◆ TASK DESCRIPTION: Retype all of the data below word for word, and leave the pictures out of your copy.

◆ GIVEN RECORDS:
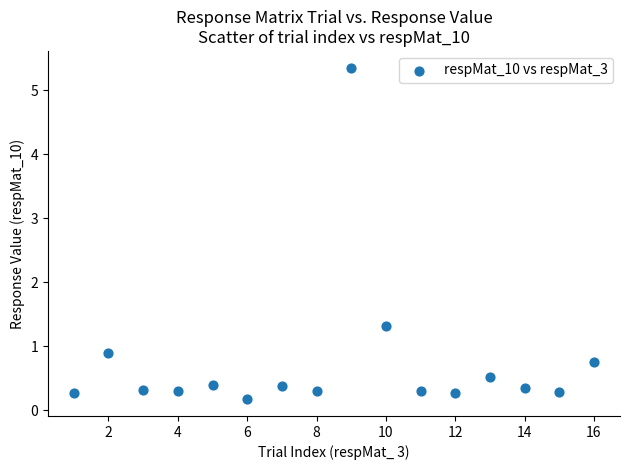

What Y value in the scatter plot is closest to 2?

1.3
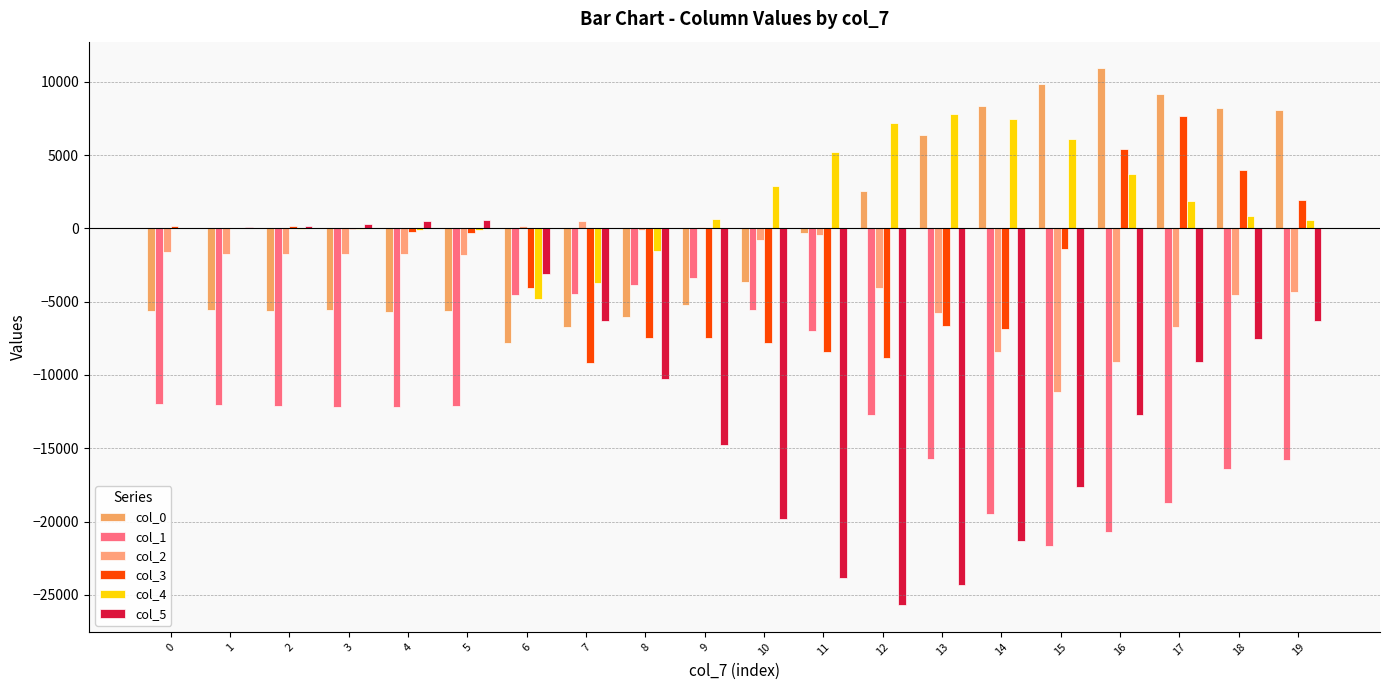

Is it true that col_5 equals 544 at 5?

True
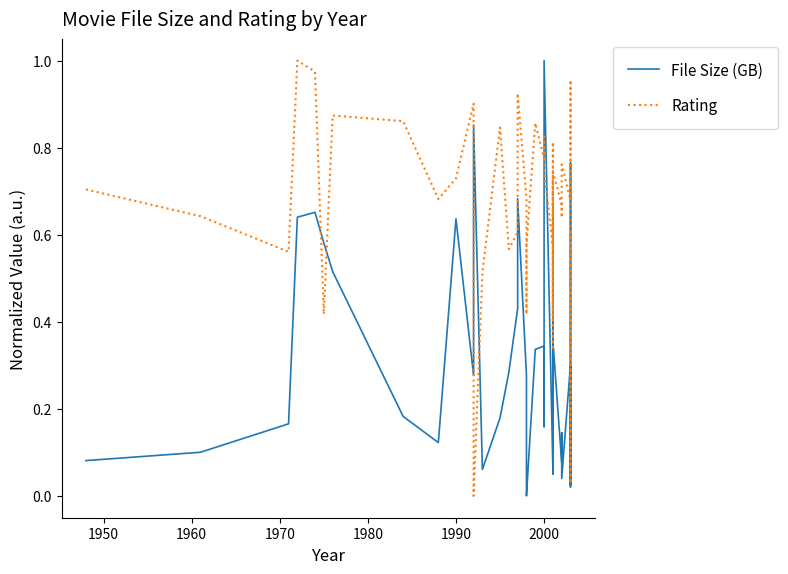

At how many categories does at least one series exceed 0?

40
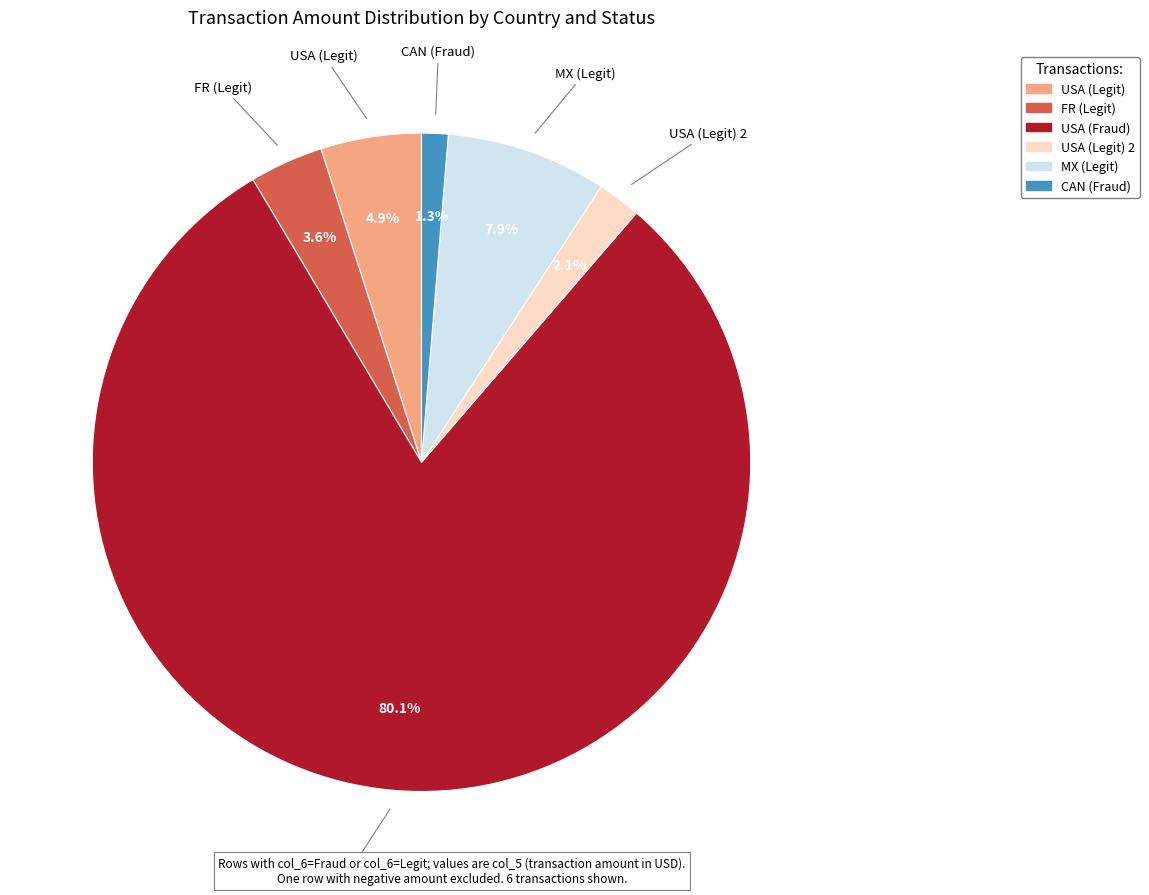

To the nearest percent, what portion does USA (Fraud) represent?

80%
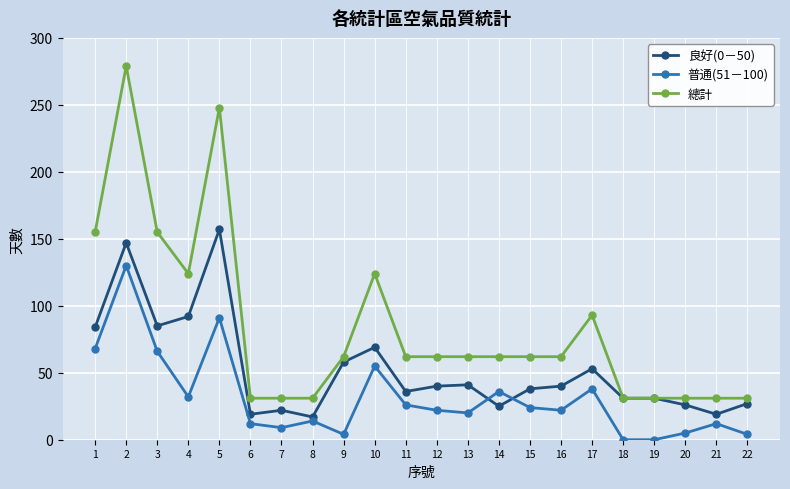

Is this an area chart (filled region under the line)?

No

◆ ANSWER SPACE:
What Y value in the scatter plot is closest to 2?

1.3

Is it true that col_5 equals 544 at 5?

True

At how many categories does at least one series exceed 0?

40

To the nearest percent, what portion does USA (Fraud) represent?

80%

Is this an area chart (filled region under the line)?

No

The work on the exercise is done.